S&P 500 real-estate stocks have advanced 12% this year, in line with the broader market. That is after slumping 5.6% last year. About $1.8 billion flowed into global real-estate equity funds in January, the first inflows after 23 months of outflows, according to fund tracker EPFR Global.

“Real-estate companies can overcome higher rates, but if the Fed’s on hold and borrowing costs are staying lower, that’s great for interest-rate sensitive companies,” said John Creswell, executive managing director at Duff & Phelps Investment Management Co.

U.S. stocks are off to their best two-month start to a year in roughly three decades, with the S&P 500 (.SPX) up 12%, helped largely by the Fed.
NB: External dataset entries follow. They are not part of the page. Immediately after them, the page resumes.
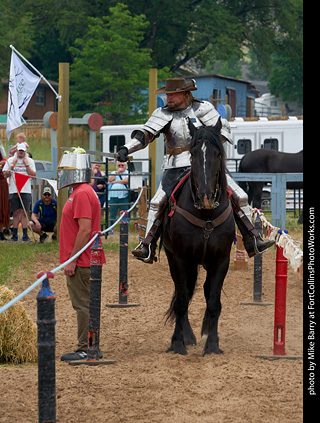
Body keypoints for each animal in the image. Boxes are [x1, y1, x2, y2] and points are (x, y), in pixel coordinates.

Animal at [162, 123, 235, 358]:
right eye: (193, 154)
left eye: (218, 154)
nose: (205, 197)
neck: (206, 215)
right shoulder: (180, 259)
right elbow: (181, 300)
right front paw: (178, 343)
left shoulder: (221, 261)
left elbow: (214, 302)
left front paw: (212, 344)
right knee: (183, 293)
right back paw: (188, 336)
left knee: (204, 290)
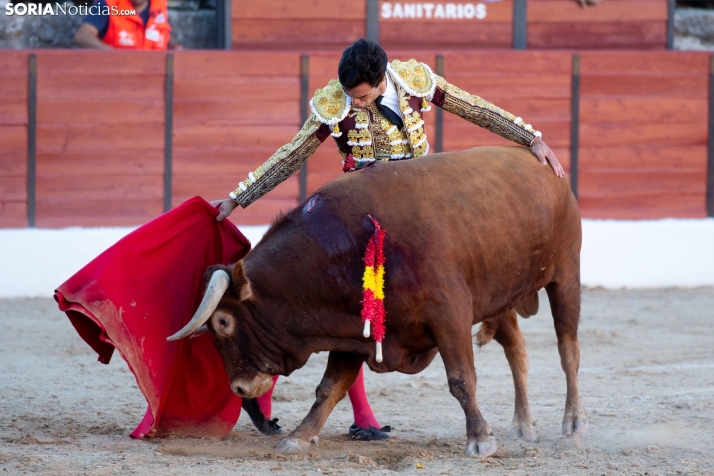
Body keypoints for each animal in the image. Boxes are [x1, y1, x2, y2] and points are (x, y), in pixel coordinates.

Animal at [167, 146, 584, 458]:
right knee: (518, 352)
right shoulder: (352, 329)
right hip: (501, 298)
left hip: (565, 275)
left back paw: (573, 424)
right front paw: (299, 437)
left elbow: (461, 379)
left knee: (568, 350)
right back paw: (523, 426)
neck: (341, 247)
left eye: (223, 321)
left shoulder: (449, 315)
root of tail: (546, 168)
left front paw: (480, 439)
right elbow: (329, 387)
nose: (238, 389)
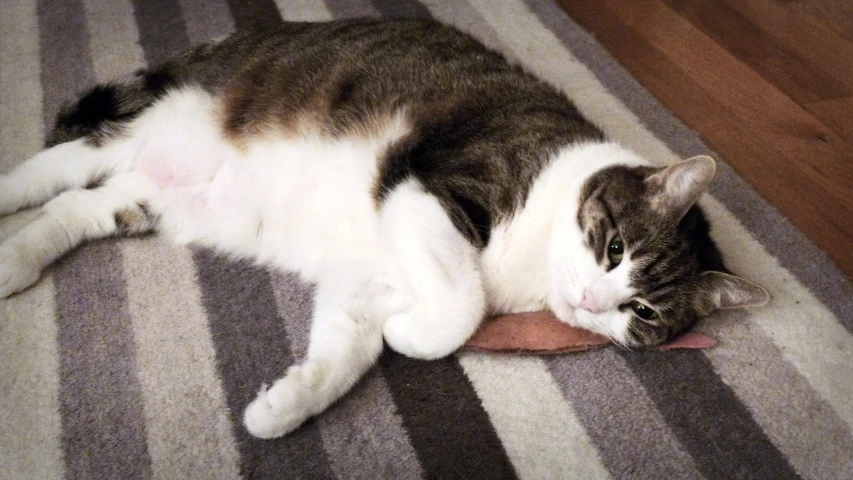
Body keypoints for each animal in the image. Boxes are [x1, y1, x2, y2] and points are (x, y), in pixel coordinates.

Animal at [0, 18, 768, 438]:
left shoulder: (365, 276)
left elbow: (346, 350)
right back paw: (11, 194)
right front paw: (419, 328)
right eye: (612, 248)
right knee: (56, 167)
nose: (590, 302)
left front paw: (282, 406)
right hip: (153, 127)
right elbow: (459, 306)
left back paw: (15, 262)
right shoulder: (429, 186)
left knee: (74, 211)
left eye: (641, 312)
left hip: (149, 194)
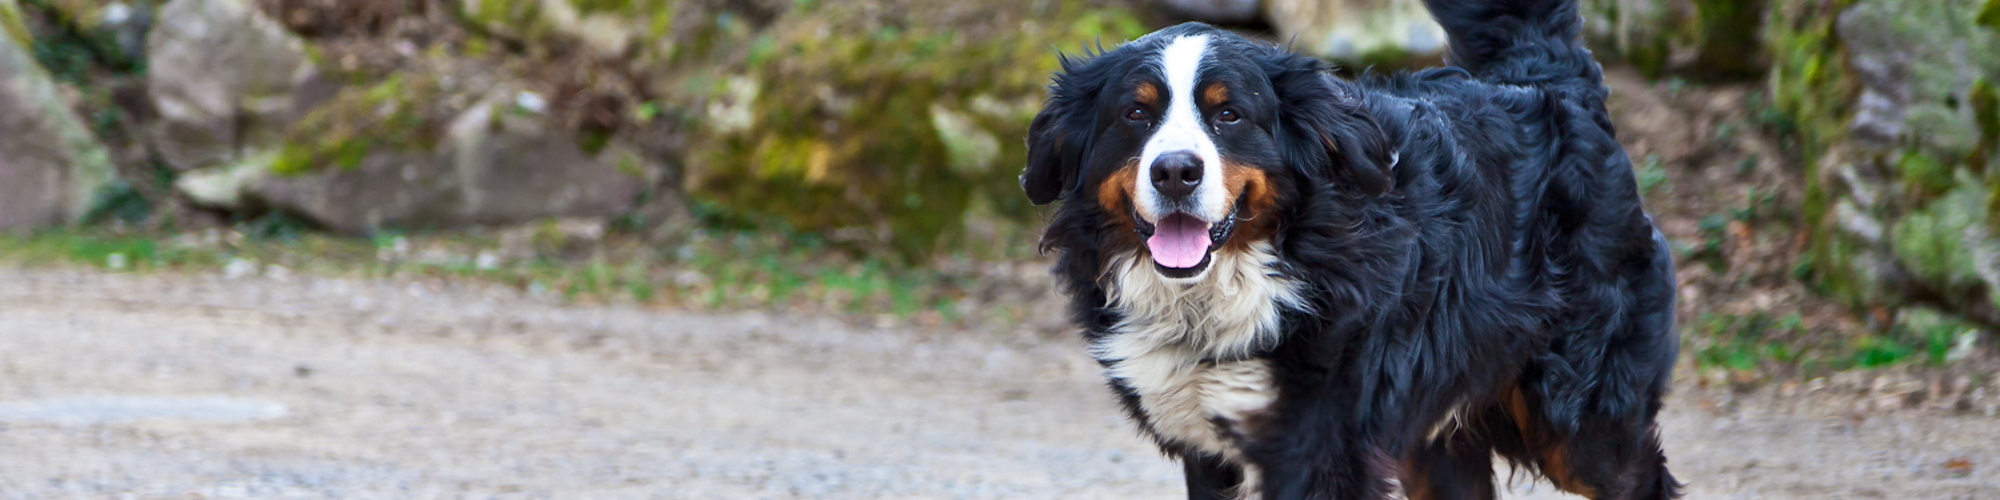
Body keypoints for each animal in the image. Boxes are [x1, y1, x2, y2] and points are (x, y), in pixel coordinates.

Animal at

As it eases its pace of policy-tightening, the payouts on U.S. government bonds are falling, pushing investors to consider whether they are better off shifting money into stocks such as REITs that typically deliver bondlike returns and could potentially bring higher yields.

“The surprising drop in yields and the drop in mortgage rates could potentially be another positive for housing and housing-related stocks going forward,” said Ryan Detrick, senior market strategist at LPL Financial.

The yield on the benchmark 10-year U.S. Treasury note has eased this year and was 2.755% Friday. That is well below November’s seven-year high of 3.232% as the Fed has scaled back its rate projections amid fears over slowing global growth. Yields fall as bond prices rise.

The 10-year yield is also below the 3.1% dividend yield offered by real-estate stocks in the S&P 500, which is among the highest in the index.

The markets will get a fresh glimpse into the state of the housing market this week, with new-home sales due out Tuesday. Data has been mixed in recent months, suggesting there could be more turbulence this year.

Economists surveyed by The Wall Street Journal expect sales of new U.S. homes to fall 9.4% to a seasonally adjusted annual rate of 595,000 in December after jumping 16.9% from a month earlier in November.

Investors will also get another snapshot of the health of the economy Friday when the government releases its February employment report, critical data that could stoke investors’ faith in the bull market that turns 10 years old Saturday.

“Things still look positive for 2019,” Mr. Detrick said. “It’s an old bull market, but there are still signs that the bull has some tricks up its sleeve.”